If we just gave up on hard problems because they were difficult or because “there was no point”, the world would be a far worse place. I mean, NASA spent hundreds of billions of dollars in today’s money going to the moon. Scientifically we gained very little from it other than proving that we could. It’s still pretty great that we did.

I also don’t consider it a fair comparison to lump together the “ancient aliens” charlatans and their racist fringe theories that do little other than marginalize the incredible contributions of long-gone civilizations with the serious scientific pursuits of SETI and similar organizations. While I may have doubts in whether or not they can be successful given the limitations of physics and technology, I’m glad there’s scientists out there mad enough to try it.


SETI works by aiming the giant radio telescope at various stars and/or galaxies, and then later analyzing the radio signals that are received.

My question would be, other then the presence (or lack thereof) of an obviously intelligent signal, is there anything else (scientifically speaking) learned by analyzing these signals? If so, then it would be a worthwhile to continue to record, analyze, and catalog those signals regardless of whether or not we “find intelligent life” from them.


That depends on whether SETI reduces already scarce instrument time.

I have difficulty finding terrestrial intelligence, let alone the ET sort. I’m reminded of Gandhi’s response when asked what he thought of Western civilization. “That would be a very good idea,” he said.


There’s no evidence that any extra-terrestrial intelligence has visited or otherwise contacted humanity. That’s not the same as saying there’s no evidence it exists.

The evidence is thus:

  • We know intelligent life can evolve from conditions found in our solar system, because it already happened here.
  • We know that the conditions found in our solar system are almost certainly not unique, because the more we’ve been able to study distant solar systems the more evidence we’ve found for planets that share characteristics with our own.
  • The universe is really, really, really big. If conditions exist that could give rise to intelligent life on other planets, then it probably already has.

We still don’t have enough data to make an informed estimate of just how common intelligent life is in our universe, but it would be crazy if it didn’t exist anywhere but here. Are the odds of intelligent life evolving in any given solar system one-in-a-million? One-in-a-quadrillion? Even if it’s one-in-one-hundred-thousand-million then we’re probably not alone in our galaxy, and there are about two-million-million galaxies in the known universe.

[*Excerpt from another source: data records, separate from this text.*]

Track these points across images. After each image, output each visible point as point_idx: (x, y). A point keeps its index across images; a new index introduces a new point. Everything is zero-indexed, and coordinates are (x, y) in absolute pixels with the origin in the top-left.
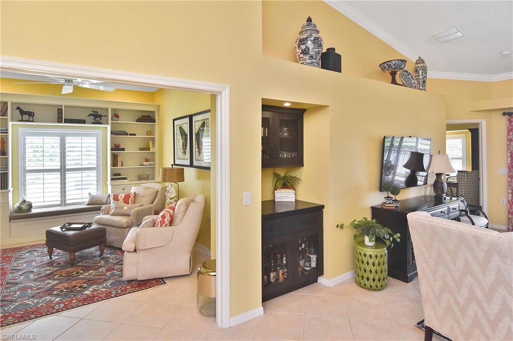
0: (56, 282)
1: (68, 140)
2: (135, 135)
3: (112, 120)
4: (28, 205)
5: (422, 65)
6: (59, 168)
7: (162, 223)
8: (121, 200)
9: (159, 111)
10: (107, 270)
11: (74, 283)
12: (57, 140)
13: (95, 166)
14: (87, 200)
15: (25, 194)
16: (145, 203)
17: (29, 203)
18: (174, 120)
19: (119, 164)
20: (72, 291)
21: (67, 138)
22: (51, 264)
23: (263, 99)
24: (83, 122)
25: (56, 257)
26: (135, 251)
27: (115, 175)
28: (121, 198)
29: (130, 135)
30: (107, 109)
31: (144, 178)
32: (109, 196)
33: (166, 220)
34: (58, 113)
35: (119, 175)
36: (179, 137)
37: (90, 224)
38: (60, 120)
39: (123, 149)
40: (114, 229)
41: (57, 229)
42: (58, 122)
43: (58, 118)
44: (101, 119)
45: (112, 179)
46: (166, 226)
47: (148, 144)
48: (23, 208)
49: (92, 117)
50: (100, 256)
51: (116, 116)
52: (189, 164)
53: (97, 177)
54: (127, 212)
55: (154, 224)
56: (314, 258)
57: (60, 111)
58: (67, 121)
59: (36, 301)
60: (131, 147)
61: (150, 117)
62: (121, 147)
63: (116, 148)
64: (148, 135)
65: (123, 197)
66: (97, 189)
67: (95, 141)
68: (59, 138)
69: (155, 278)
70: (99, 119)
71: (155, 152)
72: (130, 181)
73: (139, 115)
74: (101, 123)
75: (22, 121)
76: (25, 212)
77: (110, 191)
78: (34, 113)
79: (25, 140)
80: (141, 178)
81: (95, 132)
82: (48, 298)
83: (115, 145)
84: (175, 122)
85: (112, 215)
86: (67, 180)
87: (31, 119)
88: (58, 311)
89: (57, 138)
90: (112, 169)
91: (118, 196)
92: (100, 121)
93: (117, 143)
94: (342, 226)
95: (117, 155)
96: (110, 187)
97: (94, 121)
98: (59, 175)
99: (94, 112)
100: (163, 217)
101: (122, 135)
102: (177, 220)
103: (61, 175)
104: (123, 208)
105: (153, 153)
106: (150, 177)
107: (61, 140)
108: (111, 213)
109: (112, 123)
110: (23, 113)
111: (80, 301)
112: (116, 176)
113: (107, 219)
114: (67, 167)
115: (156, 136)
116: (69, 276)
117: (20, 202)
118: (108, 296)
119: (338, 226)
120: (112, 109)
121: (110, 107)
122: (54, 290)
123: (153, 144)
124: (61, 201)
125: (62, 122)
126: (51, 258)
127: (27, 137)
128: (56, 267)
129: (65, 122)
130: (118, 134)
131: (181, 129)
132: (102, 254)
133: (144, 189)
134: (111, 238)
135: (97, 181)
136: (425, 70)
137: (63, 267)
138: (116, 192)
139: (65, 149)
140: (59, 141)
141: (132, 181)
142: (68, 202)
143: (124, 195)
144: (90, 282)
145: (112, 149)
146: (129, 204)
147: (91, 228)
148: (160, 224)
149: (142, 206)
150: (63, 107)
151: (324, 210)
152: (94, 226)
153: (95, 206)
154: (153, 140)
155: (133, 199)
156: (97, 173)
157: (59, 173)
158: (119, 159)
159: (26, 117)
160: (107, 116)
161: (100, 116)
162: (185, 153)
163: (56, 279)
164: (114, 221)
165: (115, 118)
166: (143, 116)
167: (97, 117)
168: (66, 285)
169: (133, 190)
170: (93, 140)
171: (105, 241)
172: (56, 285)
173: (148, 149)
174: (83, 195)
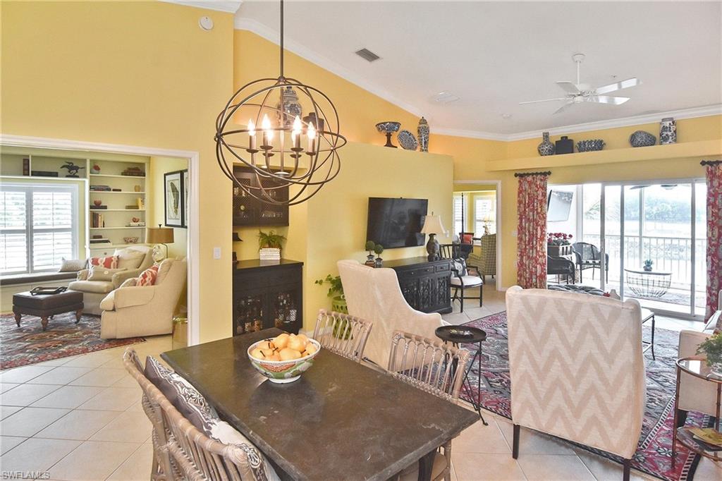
0: (27, 344)
1: (36, 195)
2: (120, 190)
3: (91, 173)
5: (423, 125)
6: (25, 228)
7: (143, 282)
8: (101, 264)
9: (149, 163)
10: (84, 334)
11: (48, 344)
12: (23, 195)
13: (70, 227)
14: (60, 267)
16: (129, 267)
18: (165, 175)
19: (100, 224)
20: (46, 349)
21: (34, 193)
22: (20, 330)
23: (234, 163)
24: (56, 175)
25: (25, 325)
26: (114, 310)
27: (95, 237)
28: (101, 262)
29: (114, 190)
30: (85, 161)
31: (131, 242)
32: (87, 261)
33: (147, 279)
34: (24, 164)
35: (101, 237)
36: (170, 194)
37: (65, 289)
38: (26, 172)
39: (105, 208)
40: (92, 295)
41: (27, 294)
42: (24, 175)
43: (24, 170)
44: (77, 172)
45: (91, 242)
46: (148, 285)
47: (137, 201)
49: (67, 169)
50: (76, 323)
51: (97, 168)
52: (180, 224)
53: (73, 240)
54: (108, 277)
55: (135, 284)
56: (293, 312)
57: (26, 162)
58: (34, 174)
59: (8, 357)
60: (115, 205)
61: (139, 170)
62: (103, 204)
63: (96, 205)
64: (136, 191)
65: (104, 261)
66: (73, 254)
67: (70, 197)
68: (25, 193)
69: (134, 336)
70: (75, 171)
71: (144, 211)
72: (113, 244)
73: (125, 168)
74: (78, 177)
77: (88, 256)
80: (128, 241)
81: (69, 186)
82: (22, 355)
83: (95, 202)
84: (167, 177)
85: (91, 280)
86: (35, 243)
88: (32, 363)
89: (23, 193)
90: (90, 231)
91: (97, 260)
92: (77, 174)
93: (98, 200)
94: (321, 282)
95: (98, 214)
96: (88, 251)
97: (69, 174)
98: (25, 237)
99: (68, 163)
100: (145, 276)
101: (103, 190)
102: (159, 280)
103: (27, 237)
104: (103, 272)
105: (143, 212)
106: (140, 241)
107: (27, 196)
108: (89, 278)
109: (91, 176)
111: (56, 355)
112: (96, 239)
113: (84, 285)
114: (35, 228)
115: (147, 192)
116: (42, 339)
118: (85, 351)
119: (317, 282)
120: (91, 160)
121: (88, 158)
122: (27, 349)
123: (143, 201)
124: (28, 268)
125: (28, 175)
126: (19, 326)
128: (26, 332)
129: (32, 175)
130: (98, 190)
131: (172, 184)
132: (78, 321)
133: (129, 253)
134: (88, 304)
135: (73, 245)
136: (426, 130)
137: (34, 333)
138: (96, 257)
139: (31, 206)
140: (24, 196)
141: (116, 244)
142: (35, 268)
143: (105, 259)
144: (65, 343)
145: (91, 207)
146: (110, 268)
147: (66, 292)
148: (141, 284)
149: (126, 270)
150: (30, 157)
151: (303, 267)
152: (68, 291)
153: (70, 272)
154: (143, 196)
155: (116, 263)
156: (72, 235)
157: (25, 234)
158: (100, 219)
160: (84, 168)
161: (77, 168)
162: (176, 212)
163: (27, 342)
164: (92, 286)
165: (95, 171)
166: (129, 169)
167: (72, 168)
168: (40, 346)
169: (116, 253)
170: (68, 196)
171: (82, 306)
172: (28, 345)
173: (137, 207)
174: (56, 261)
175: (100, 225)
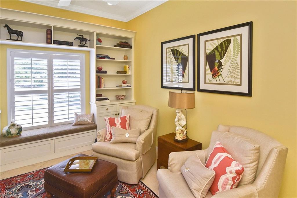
1: (56, 62)
2: (114, 59)
4: (17, 129)
6: (47, 89)
8: (118, 124)
9: (135, 38)
13: (79, 87)
14: (73, 120)
15: (14, 117)
17: (18, 127)
19: (102, 85)
21: (54, 60)
24: (71, 44)
28: (118, 122)
30: (93, 33)
34: (47, 34)
35: (101, 96)
36: (171, 60)
38: (49, 41)
39: (105, 72)
42: (47, 43)
43: (47, 39)
44: (86, 43)
45: (97, 100)
48: (12, 132)
49: (79, 41)
51: (99, 41)
53: (81, 98)
54: (129, 139)
57: (49, 32)
60: (111, 70)
61: (127, 43)
62: (103, 70)
63: (99, 70)
64: (125, 60)
65: (120, 121)
66: (81, 109)
68: (47, 60)
70: (84, 43)
72: (110, 101)
74: (87, 47)
75: (10, 39)
76: (15, 137)
78: (22, 33)
79: (13, 61)
83: (99, 68)
84: (164, 45)
87: (20, 39)
90: (96, 91)
91: (113, 120)
92: (86, 45)
93: (100, 66)
95: (101, 77)
96: (94, 107)
97: (80, 44)
98: (47, 97)
99: (80, 35)
101: (105, 58)
103: (49, 96)
104: (124, 135)
105: (130, 76)
107: (48, 62)
109: (96, 47)
110: (11, 32)
112: (99, 97)
114: (54, 88)
115: (132, 60)
117: (9, 126)
120: (97, 34)
121: (95, 31)
123: (129, 68)
124: (49, 122)
125: (51, 43)
127: (15, 58)
129: (54, 44)
130: (101, 58)
131: (175, 51)
135: (81, 102)
139: (52, 71)
140: (46, 63)
142: (55, 122)
145: (97, 72)
150: (52, 27)
154: (129, 64)
155: (129, 123)
156: (81, 94)
157: (47, 94)
158: (102, 81)
159: (14, 36)
161: (86, 40)
165: (98, 43)
166: (122, 42)
167: (82, 40)
170: (78, 63)
173: (125, 72)
174: (70, 116)
175: (102, 87)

Wait, I can’t tell if it’s extraterrestrial life you want to stop looking for, or extraterrestrial intelligence you’re taliking about?

There is certainly some evidence of life-methane on Mars, phosphenes on Venus. They might not pan out, but we only find out by continuing to gather evidence and try to chip away at the assumptions.

One assumption I get tired of, is that “intelligence” is adequately defined for purposes of searching for it. I would argue that if humans stop looking for life off-world, we stop being interesting enough to count as intelligent.